• **作業項目 A**:
イソチアゾリノン殺生剤に関する文書を読み、次の問いに答えてください。
(i) 有用な亜鉛塩として挙げられているものは何ですか？
(ii) 補助殺生剤のピリチオンとして例示されているのは何ですか？
(iii) 1,2−ベンズイソチアゾリン−3−オンは何とも称されますか？
• **作業項目 B**:
イソチアゾリノン殺生剤に関する文書を、最後の文の後から続けて書いてください。

• **文書本文**:
説明

亜鉛イオンによって増強されたイソチアゾリノン殺生剤

本発明は、イソチアゾリノン、例えば1,2−ベンズイソチアゾリン−3−オン、および、亜鉛塩、酸化亜鉛、水酸化亜鉛、または、それらの組み合わせから選択される亜鉛化合物を含む抗菌性組成物に関する。有用な亜鉛塩としては、例えば、酸化物、硫酸塩、塩化物およびそれらの組み合わせが挙げられる。使用時において、このような亜鉛化合物からの亜鉛が、イソチアゾリン含有組成物の抗菌活性を増強する。このような増強は、イソチアゾリノンを亜鉛化合物の非存在下で使用した場合の濃度よりも低いイソチアゾリノン濃度で、望ましい抗菌活性の達成を可能にする。また本抗菌性組成物は、ピリチオン、例えばジンクピリチオンまたは銅ピリチオンのような補助殺生剤を含んでいてもよい。

【発明の詳細な説明】
【背景技術】
【0001】
発明の背景
1,2−ベンズイソチアゾリン−3−オン(また、「BIT」とも称される)のようなイソチアゾリノン類は、有効な抗菌剤として知られている。BIT、例えば欧州特許EP0703726で説明されている調合物において開示されているBITは、様々な用途で殺菌剤として広く用いられる。

• **提供データ**:
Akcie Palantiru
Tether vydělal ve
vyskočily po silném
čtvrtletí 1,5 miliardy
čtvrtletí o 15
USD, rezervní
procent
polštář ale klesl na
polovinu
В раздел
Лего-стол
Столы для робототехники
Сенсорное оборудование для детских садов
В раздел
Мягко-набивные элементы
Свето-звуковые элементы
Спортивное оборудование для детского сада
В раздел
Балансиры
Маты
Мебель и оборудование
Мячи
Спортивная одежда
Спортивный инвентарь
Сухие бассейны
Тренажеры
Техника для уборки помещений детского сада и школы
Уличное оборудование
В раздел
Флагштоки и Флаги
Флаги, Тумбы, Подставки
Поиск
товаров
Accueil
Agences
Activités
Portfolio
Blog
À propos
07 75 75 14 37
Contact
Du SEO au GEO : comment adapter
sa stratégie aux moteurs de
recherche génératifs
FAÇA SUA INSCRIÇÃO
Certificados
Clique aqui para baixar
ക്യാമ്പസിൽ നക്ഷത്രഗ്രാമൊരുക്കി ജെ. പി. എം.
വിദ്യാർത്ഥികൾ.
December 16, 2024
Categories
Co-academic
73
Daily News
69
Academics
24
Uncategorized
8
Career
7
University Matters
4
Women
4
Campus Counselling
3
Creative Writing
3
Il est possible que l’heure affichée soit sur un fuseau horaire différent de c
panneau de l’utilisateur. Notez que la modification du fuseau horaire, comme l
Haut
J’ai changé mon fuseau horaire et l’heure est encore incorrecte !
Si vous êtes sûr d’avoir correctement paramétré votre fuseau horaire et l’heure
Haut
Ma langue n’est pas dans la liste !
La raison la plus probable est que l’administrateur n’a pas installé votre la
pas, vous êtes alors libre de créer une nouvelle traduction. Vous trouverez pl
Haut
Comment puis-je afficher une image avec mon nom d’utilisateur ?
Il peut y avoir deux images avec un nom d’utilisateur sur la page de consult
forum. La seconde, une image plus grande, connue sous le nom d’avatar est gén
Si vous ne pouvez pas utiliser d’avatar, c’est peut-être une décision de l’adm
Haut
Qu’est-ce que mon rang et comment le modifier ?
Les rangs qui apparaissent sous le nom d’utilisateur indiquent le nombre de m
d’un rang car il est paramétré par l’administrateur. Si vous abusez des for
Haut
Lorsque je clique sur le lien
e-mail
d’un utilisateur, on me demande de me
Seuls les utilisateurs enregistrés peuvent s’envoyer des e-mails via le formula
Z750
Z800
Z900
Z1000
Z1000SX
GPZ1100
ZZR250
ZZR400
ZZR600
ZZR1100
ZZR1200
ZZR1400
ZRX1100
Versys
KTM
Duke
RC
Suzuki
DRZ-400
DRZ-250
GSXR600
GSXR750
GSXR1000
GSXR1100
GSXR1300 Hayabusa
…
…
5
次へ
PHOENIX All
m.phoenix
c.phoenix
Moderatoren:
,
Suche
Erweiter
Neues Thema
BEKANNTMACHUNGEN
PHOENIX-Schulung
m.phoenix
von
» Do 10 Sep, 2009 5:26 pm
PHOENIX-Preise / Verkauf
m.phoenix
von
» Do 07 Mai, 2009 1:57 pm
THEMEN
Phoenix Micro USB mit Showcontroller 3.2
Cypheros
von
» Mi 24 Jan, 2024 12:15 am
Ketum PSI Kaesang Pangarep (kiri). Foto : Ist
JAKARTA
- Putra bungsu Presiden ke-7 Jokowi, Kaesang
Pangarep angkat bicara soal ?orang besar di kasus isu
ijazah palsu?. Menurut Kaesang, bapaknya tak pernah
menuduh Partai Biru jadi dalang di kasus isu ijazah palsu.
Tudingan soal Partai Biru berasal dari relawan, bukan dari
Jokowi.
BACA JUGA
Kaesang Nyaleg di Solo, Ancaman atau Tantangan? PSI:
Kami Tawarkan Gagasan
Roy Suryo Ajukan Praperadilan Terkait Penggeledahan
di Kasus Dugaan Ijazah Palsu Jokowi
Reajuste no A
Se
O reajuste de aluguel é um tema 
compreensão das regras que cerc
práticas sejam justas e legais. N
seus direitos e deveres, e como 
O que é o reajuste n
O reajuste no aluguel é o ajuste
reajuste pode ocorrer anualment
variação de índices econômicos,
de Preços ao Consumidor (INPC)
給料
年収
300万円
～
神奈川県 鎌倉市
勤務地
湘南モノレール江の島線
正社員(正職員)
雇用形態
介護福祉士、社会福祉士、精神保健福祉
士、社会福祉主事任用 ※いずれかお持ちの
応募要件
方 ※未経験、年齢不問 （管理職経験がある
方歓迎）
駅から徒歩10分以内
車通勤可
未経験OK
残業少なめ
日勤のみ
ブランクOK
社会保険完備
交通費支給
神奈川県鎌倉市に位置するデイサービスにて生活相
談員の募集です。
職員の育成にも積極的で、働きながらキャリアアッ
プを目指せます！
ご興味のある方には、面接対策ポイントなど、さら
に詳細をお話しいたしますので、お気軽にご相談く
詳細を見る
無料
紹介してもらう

• **解答 A**:
(i) 酸化物、硫酸塩、塩化物およびそれらの組み合わせ
(ii) ジンクピリチオンまたは銅ピリチオン
(iii) 「BIT」

• **解答 B**:
【発明の開示】
【発明が解決しようとする課題】
【0002】
例として、英国特許公報GB2,230,190Aは、2,2’−ジチオピリジン−1,1’−二酸化物(「DTP」)と共に、BITおよび塩化亜鉛(「ZC」)の付加物を含む保存剤組成物を開示している。公報GB2,230,190Aの実施例3では、BIT、ZCおよびDTPを含む組成物と、コントロールとしてBITとZCだけを含む実施例とを比較している。この公報の実施例3および表3で示された結果によれば、DTPを包含させることによって、組成物中のBIT使用料の低減が可能になることが示される。それにもかかわらず、コントロール実施例で用いられたBITの量(2.5ppm)は、本発明者等によって、現実世界の用途における抗菌効果に関して不十分であることが見出された。
【0003】
BITは多様な用途において有用であることが証明されているが、市販品に添加することができるBITの有用な量は、有効性と経済上の考慮のために、さらにそれほどではないにせよ環境面や毒物学的な問題のために制限されている。従って、費用効率が高く、さらに不利な環境的および毒物学的な影響が生じる可能性を最小化するような湿潤状態での用途のための代替の抗菌性組成物が必要である。本発明は、このような代替物の1つを提供する。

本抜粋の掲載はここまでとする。